The Flex Route system, which is designed to address multiple events, will be tested repeatedly as MDOT engineers continue to adjust the software program to handle various scenarios. All system components will undergo a rigorous testing period prior to opening the Flex Route. 

Launching the Flex Route will mark the beginning of a new era in smart road technology for Michigan. Motorists are encouraged to familiarize themselves with how a Flex Route works by viewing this short video. 

If you have any questions concerning the Flex Route, contact the Brighton TSC at 810-227-4681. For more information about related traffic detours, lane closures and lane shifts, go to www.flexroute23.com or connect with MDOT through social media at www.facebook.com/michigandot and www.twitter.com/mdot_a2, search using #flexroute.

Current and upcoming construction activities(See map)

Mainline US-23:

 Flex Route Lane

South of North Territorial Road, the Flex Route lane is beginning to take shape. The concrete base course has been placed and additional courses continue to be placed nightly.

  • Between 8 Mile Road and M-36: Embankment and sand sub-base are being placed along the outside shoulder of southbound US-23 between 8 Mile Road and M-36.
  • Barker Road to 8 Mile Road: Within these limits, two lanes of northbound and two lanes of southbound traffic have been placed on the northbound roadway and the existing southbound lanes are being fully reconstructed along with the Great Lakes Central Railroad bridge and repairs of the Barker Road bridge. Once complete, all traffic will be shifted to the newly constructed southbound lanes and the northbound lanes will be fully reconstructed. This shift is anticipated to take place in mid to late August. 

Interchanges:

  • North Territorial Road: The new bridge deck is poured. Curb and gutter for the ramps and new roundabouts are scheduled for the week of June 5. Paving will follow within three days of curb placement. It is estimated the interchange will be opened by June 15.
  • 6 Mile Road: Full closure of this roadway is scheduled to follow the opening of North Territorial Road. Tentatively scheduled for June 15.

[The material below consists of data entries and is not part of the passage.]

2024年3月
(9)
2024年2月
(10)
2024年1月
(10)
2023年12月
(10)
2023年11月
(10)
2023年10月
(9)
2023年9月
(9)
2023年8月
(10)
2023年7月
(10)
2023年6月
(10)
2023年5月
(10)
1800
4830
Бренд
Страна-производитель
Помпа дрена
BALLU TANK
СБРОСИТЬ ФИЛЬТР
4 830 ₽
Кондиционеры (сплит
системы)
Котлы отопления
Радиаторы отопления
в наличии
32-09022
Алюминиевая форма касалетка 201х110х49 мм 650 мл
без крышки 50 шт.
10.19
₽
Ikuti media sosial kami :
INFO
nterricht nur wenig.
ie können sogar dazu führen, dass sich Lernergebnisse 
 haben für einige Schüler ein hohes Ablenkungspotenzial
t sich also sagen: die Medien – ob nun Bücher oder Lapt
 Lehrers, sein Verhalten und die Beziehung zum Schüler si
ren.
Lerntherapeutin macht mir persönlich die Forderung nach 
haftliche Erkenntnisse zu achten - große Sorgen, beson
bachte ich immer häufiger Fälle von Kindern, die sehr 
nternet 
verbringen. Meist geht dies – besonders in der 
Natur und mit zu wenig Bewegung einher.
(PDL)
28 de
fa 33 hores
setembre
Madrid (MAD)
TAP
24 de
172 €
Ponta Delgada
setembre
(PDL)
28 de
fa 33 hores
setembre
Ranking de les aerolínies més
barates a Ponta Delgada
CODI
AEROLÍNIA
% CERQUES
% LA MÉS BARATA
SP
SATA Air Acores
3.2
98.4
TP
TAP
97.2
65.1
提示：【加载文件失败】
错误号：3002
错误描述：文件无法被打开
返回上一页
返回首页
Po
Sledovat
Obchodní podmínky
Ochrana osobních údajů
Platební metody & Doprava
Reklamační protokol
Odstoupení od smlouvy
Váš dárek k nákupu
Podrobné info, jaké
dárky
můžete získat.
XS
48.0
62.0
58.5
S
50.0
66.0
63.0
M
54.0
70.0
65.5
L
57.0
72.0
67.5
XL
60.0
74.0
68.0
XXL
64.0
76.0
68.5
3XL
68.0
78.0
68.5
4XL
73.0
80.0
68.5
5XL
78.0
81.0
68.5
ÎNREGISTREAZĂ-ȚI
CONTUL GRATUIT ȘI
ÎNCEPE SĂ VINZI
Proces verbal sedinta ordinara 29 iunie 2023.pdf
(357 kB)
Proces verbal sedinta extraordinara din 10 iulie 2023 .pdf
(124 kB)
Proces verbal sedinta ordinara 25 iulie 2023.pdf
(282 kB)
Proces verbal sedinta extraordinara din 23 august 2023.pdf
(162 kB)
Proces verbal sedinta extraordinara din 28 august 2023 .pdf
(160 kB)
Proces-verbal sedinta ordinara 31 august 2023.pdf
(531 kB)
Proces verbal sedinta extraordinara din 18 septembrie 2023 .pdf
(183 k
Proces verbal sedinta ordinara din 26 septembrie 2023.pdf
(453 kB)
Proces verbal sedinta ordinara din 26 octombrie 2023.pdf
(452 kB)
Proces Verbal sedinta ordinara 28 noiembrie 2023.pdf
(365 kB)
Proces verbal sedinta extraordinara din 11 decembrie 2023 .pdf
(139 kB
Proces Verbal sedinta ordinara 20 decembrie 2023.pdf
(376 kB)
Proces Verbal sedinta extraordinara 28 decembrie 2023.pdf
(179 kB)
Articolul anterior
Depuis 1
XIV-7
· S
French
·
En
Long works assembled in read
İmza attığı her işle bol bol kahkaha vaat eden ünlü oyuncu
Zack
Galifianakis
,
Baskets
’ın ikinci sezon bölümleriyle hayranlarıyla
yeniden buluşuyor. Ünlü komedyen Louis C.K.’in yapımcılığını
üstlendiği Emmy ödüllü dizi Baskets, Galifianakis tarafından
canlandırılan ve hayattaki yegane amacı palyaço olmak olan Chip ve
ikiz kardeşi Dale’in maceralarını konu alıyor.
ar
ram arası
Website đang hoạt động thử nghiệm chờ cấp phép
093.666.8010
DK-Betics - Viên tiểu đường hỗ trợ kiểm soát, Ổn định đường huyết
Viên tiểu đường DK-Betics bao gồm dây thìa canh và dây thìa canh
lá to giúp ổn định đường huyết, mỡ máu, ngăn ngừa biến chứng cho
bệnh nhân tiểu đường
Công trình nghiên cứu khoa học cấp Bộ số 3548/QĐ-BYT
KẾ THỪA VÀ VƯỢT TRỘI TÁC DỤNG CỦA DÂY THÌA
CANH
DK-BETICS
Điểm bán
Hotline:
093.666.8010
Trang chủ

 North Territorial Roundabout

Roundabout paving at the 8 Mile Road on and off ramps. 

  • 8 Mile Road: The new 8 Mile Road was built from the alignment of the existing roadway. Tie-in of the new roadway to the existing roadway requires various closures on both the east and west side of the interchange. All tie-in work is scheduled to be complete by June 14, at which time 8 Mile Road and Whitmore Lake Road will utilize the new roundabouts and new roadway.

Frequently Asked Questions (FAQ)

How do they know what's down the road?

Trained operators in MDOT's STOC will use traffic sensors and real-time video images to monitor travel conditions. This data will enable them to identify any slowdowns, traffic incidents and/or lane blockages ahead.

How will they know when to open a shoulder (flex lane) to motorists?

STOC operators will respond in real time to current travel conditions. For example, when traffic slows to speeds pre-established in guidelines, operators will open or close lanes accordingly. They also will post appropriate safety information to guide motorists, such as lane blockages ahead and recommended speed limits for existing conditions.